Kelly Salasin, February 2012

The Fecundity of Facebook is the third in a series of posts:

The Life of a Blog

nest by Irish--Eyes

I woke from a tumultuous night of dreams, drenched in sweat–and drugged–one foot still in the dreamworld, the other limping toward my day.

I dreamed of the arms of my first love, and the reunion was sweet, and complete, and wondrous. We were brought together for our daughter, just discovered, to collaborate on her education.

In real life that child had been aborted, and had she not, she’d be over thirty, well past the age of needing our help with school.

Details like that don’t matter in the dreamworld and so my love and I entered an alcove off the kitchen and began the dance of reunion. Only I had to tell him how to make me come. And that kind of ruined the mood, and the illusion, that in him, I would find “home”–and so as dreams often do, my first love morphed into my lasting love–my husband; and I continued on my way.

I moved through the kitchen, past the stove, and was joined by my best friend from high school. Together we walked through rubble strewn floors, just like the roads from Irene, and as we did, we smiled at friends, seated at tables in the restaurant where I worked in my youth; and then we headed downhill, past empty desks, in the classroom where I first taught.

We ended our journey together in front of a computer, and my blog was on the screen, and my friend helped me tweak its widgets.

In the morning, when I recalled this dream, it didn’t take my resident interpreter long to figure out its meaning. “It’s about the New York Times,” my husband says, referring to yesterday’s article, which launched me and my Vermont blog into a moment of a fame.

It was two and a half years ago that I began blogging, just for fun. At the time, I was searching for myself in the rubble of my years as wife and mother and homemaker. I looked behind them toward the restaurant and the classroom, but I had outgrown each; and so I began to explore new possibilities and in doing so discovered the worldwide web of connections.

Experts and teachers offered free tele-classes, and I gobbled them up each week. Blogging and Facebook and Twitter were touted by each one for networking and platform building; and despite the fact that I had nothing to network or a platform, I dove in.

Tentative at first, I soon found that blogging offered an opportunity to share my writing without worrying about contracts or copyright or fitting into someone’s format or making a buck.

“Focus on a niche,” the experts said, but I couldn’t choose, so in less than 9 months, I gave birth to 6–one blog for each of the things I love: my work, my children, my husband, spirit, healing and Vermont.

I wrote passionately for another year with life providing no shortage of material to fill each new home.
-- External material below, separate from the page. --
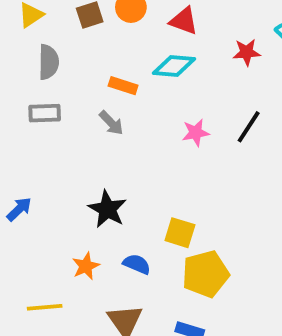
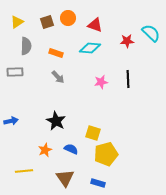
orange rectangle: (123, 86) -> (56, 53), moved
gray rectangle: (45, 113) -> (15, 72), moved
black line: (249, 127) -> (128, 79), turned -36
blue arrow: (19, 209) -> (11, 121), turned 32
And then, having fully satisfied myself with this orgy of expression, I wanted more.

Not more blogging, but more substance. A book. Something solid. And so during the winter months I wrote it, and in the spring, I let in sleep, and in the summer I shared it with friends–just to hear it in their voices, careful not to ask for anything more, not praise or critique–nothing to distract me from the work.

Afterward, I put the book to sleep again, and took a long end of summer vacation, intending on resting my voice and delving into the pleasure of reading others, but instead life delivered one crisis after another, and I found myself blogging in a fury–from my son’s accident, to my best friend’s, to the murder, and then the floods.

And now this, the New York Times. An interview, and a link to my blog. No wonder my dreams were tumultuous.

I both crave a larger platform and fear it–worried that I’ll loose myself in the waves of change.  The humility of my life as a mother in rural Vermont has tethered me for so long that I’m reluctant to transcend it–not wanting to let go of the earth and be trampled in the dust of ego.

That the Times and the sweat-filled dreams preceded the day upon which I was to re-awaken my book should be no surprise.  With the coming of fall, my plan was to dust off this second draft and begin reading again–this time by myself–to find if there was anything worth publishing.

In the midst of all this, company arrives, and friends in need ask for help, and my family comes down with the flu.

Apparently, life and love will be the ballast I need no matter where my work takes me.